# TRY IT
Below are the records. Gather each line that holds "employees".

# SOURCE MATERIAL
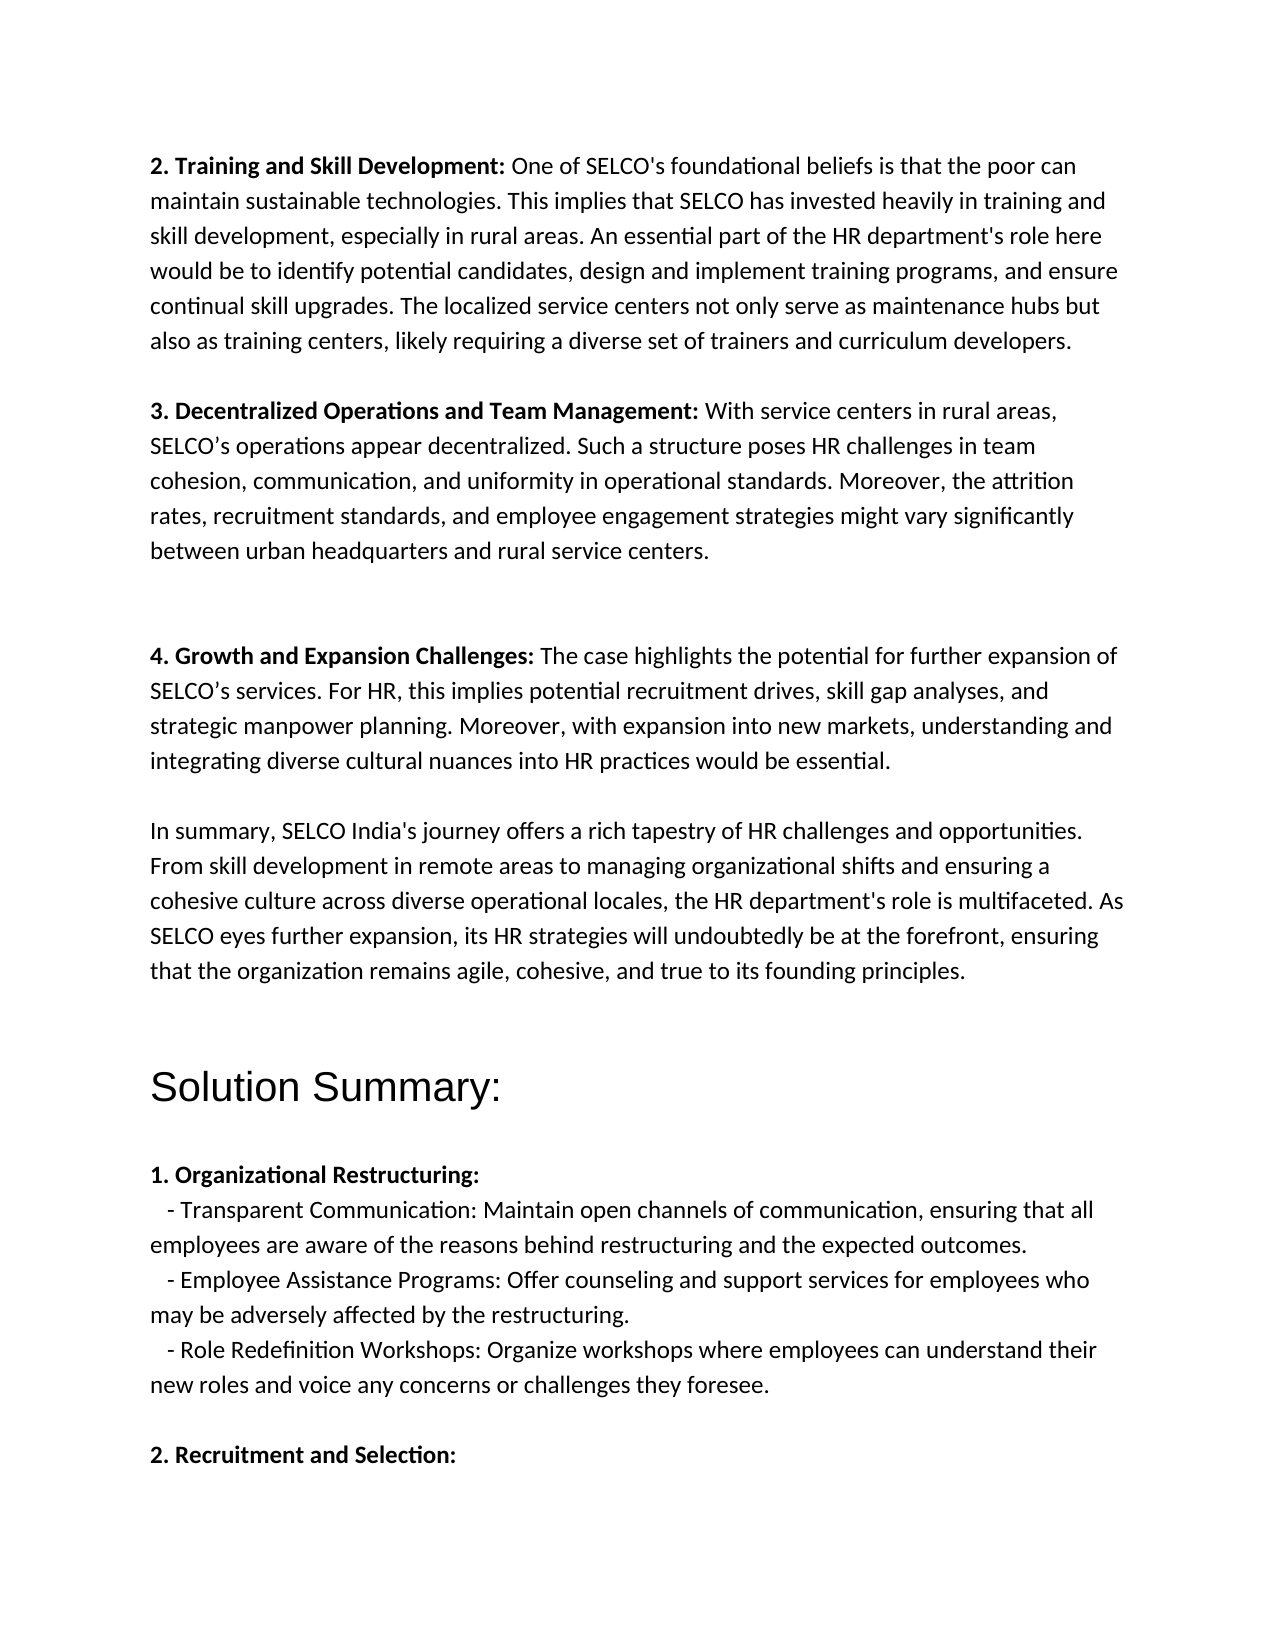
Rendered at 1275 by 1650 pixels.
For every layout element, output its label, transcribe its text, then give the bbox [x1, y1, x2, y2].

text 2. Recruitment and Selection: [150, 1440, 1125, 1470]
text 4. Growth and Expansion Challenges: The case highlights the potential for further expansion of SELCO’s services. For HR, this implies potential recruitment drives, skill gap analyses, and strategic manpower planning. Moreover, with expansion into new markets, understanding and integrating diverse cultural nuances into HR practices would be essential. [150, 640, 1125, 776]
text 3. Decentralized Operations and Team Management: With service centers in rural areas, SELCO’s operations appear decentralized. Such a structure poses HR challenges in team cohesion, communication, and uniformity in operational standards. Moreover, the attrition rates, recruitment standards, and employee engagement strategies might vary significantly between urban headquarters and rural service centers. [150, 395, 1125, 566]
text In summary, SELCO India's journey offers a rich tapestry of HR challenges and opportunities. From skill development in remote areas to managing organizational shifts and ensuring a cohesive culture across diverse operational locales, the HR department's role is multifaceted. As SELCO eyes further expansion, its HR strategies will undoubtedly be at the forefront, ensuring that the organization remains agile, cohesive, and true to its founding principles. [150, 815, 1125, 986]
text 1. Organizational Restructuring: [150, 1160, 1125, 1190]
subtitle Solution Summary: [150, 1062, 1125, 1110]
text 2. Training and Skill Development: One of SELCO's foundational beliefs is that the poor can maintain sustainable technologies. This implies that SELCO has invested heavily in training and skill development, especially in rural areas. An essential part of the HR department's role here would be to identify potential candidates, design and implement training programs, and ensure continual skill upgrades. The localized service centers not only serve as maintenance hubs but also as training centers, likely requiring a diverse set of trainers and curriculum developers. [150, 150, 1125, 356]
text - Transparent Communication: Maintain open channels of communication, ensuring that all employees are aware of the reasons behind restructuring and the expected outcomes. [150, 1195, 1125, 1260]
text - Role Redefinition Workshops: Organize workshops where employees can understand their new roles and voice any concerns or challenges they foresee. [150, 1335, 1125, 1400]
text - Employee Assistance Programs: Offer counseling and support services for employees who may be adversely affected by the restructuring. [150, 1265, 1125, 1330]
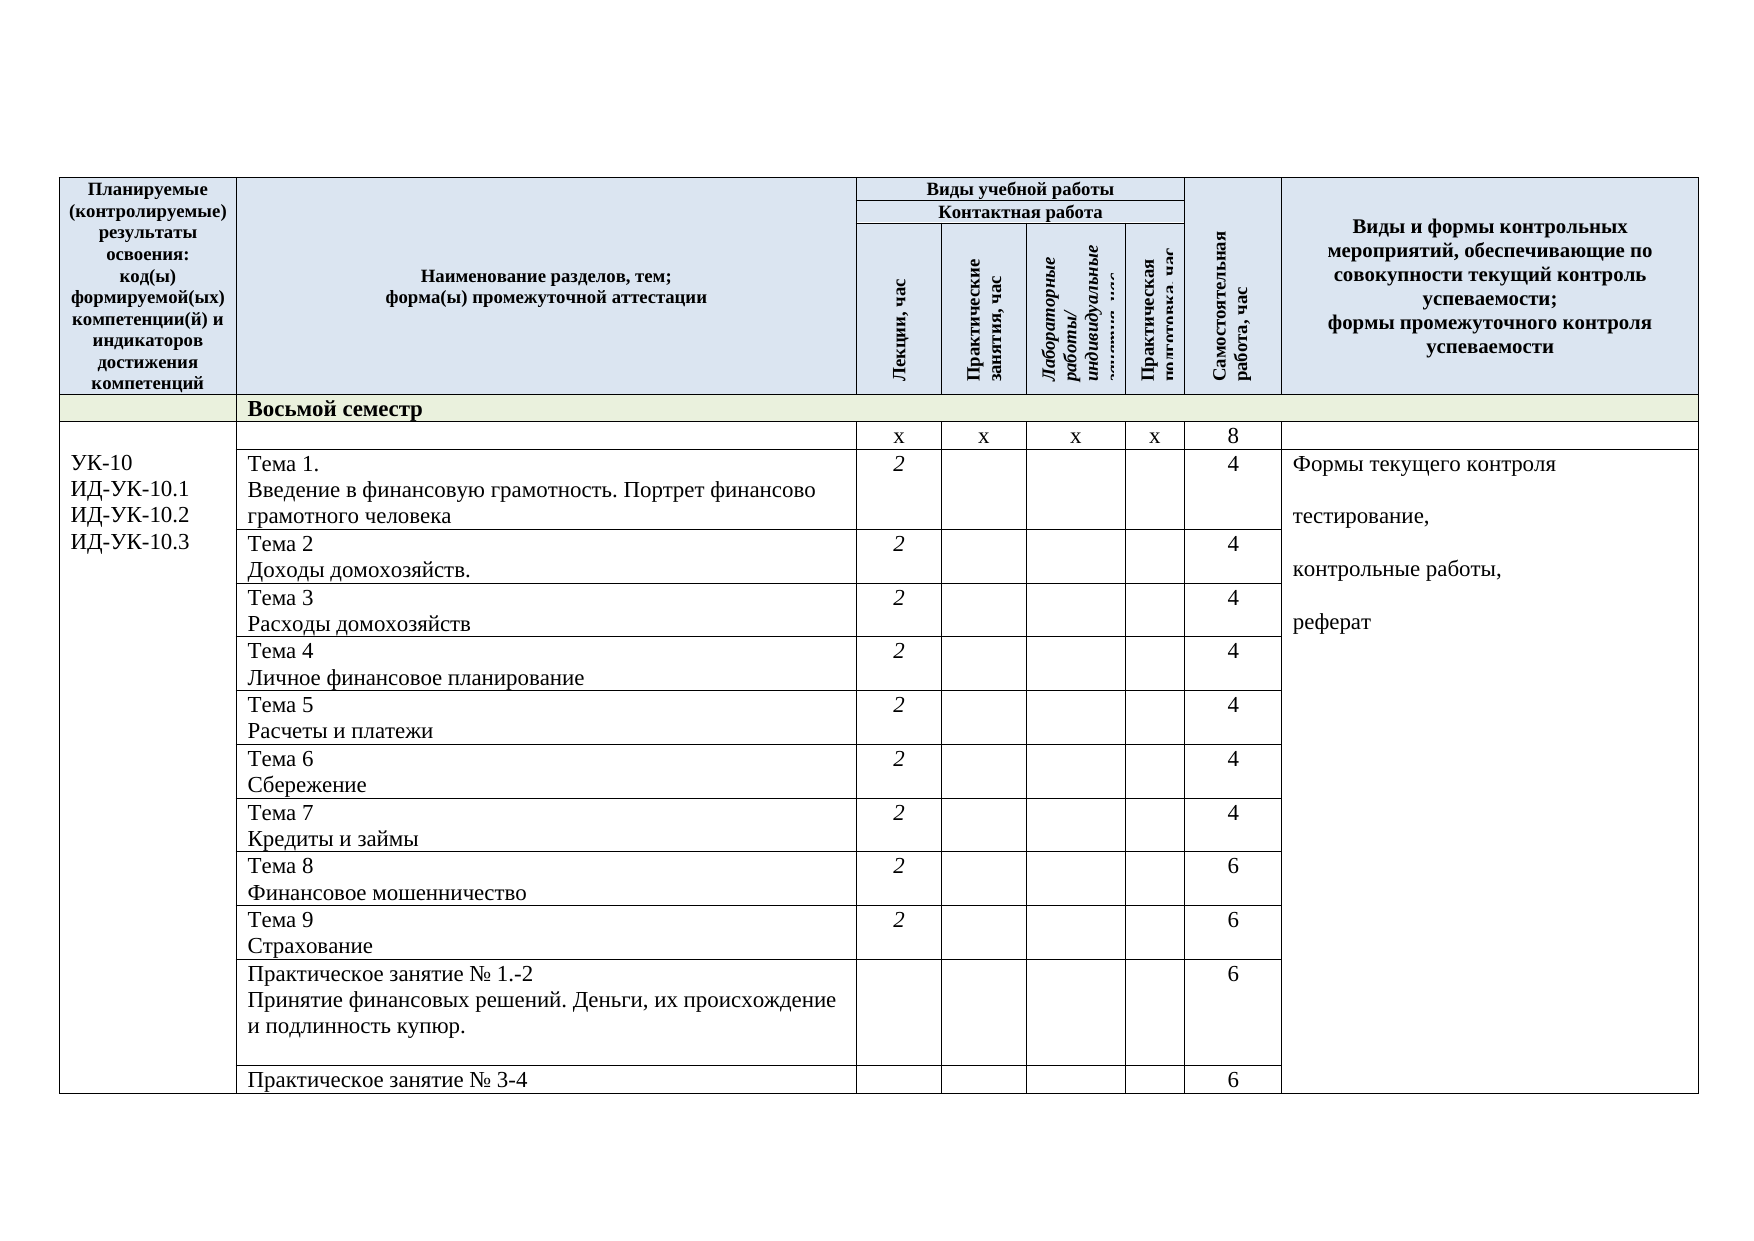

# ANSWER TO THE EXERCISE
text - Transparent Communication: Maintain open channels of communication, ensuring that all employees are aware of the reasons behind restructuring and the expected outcomes. [150, 1195, 1125, 1260]
text - Role Redefinition Workshops: Organize workshops where employees can understand their new roles and voice any concerns or challenges they foresee. [150, 1335, 1125, 1400]
text - Employee Assistance Programs: Offer counseling and support services for employees who may be adversely affected by the restructuring. [150, 1265, 1125, 1330]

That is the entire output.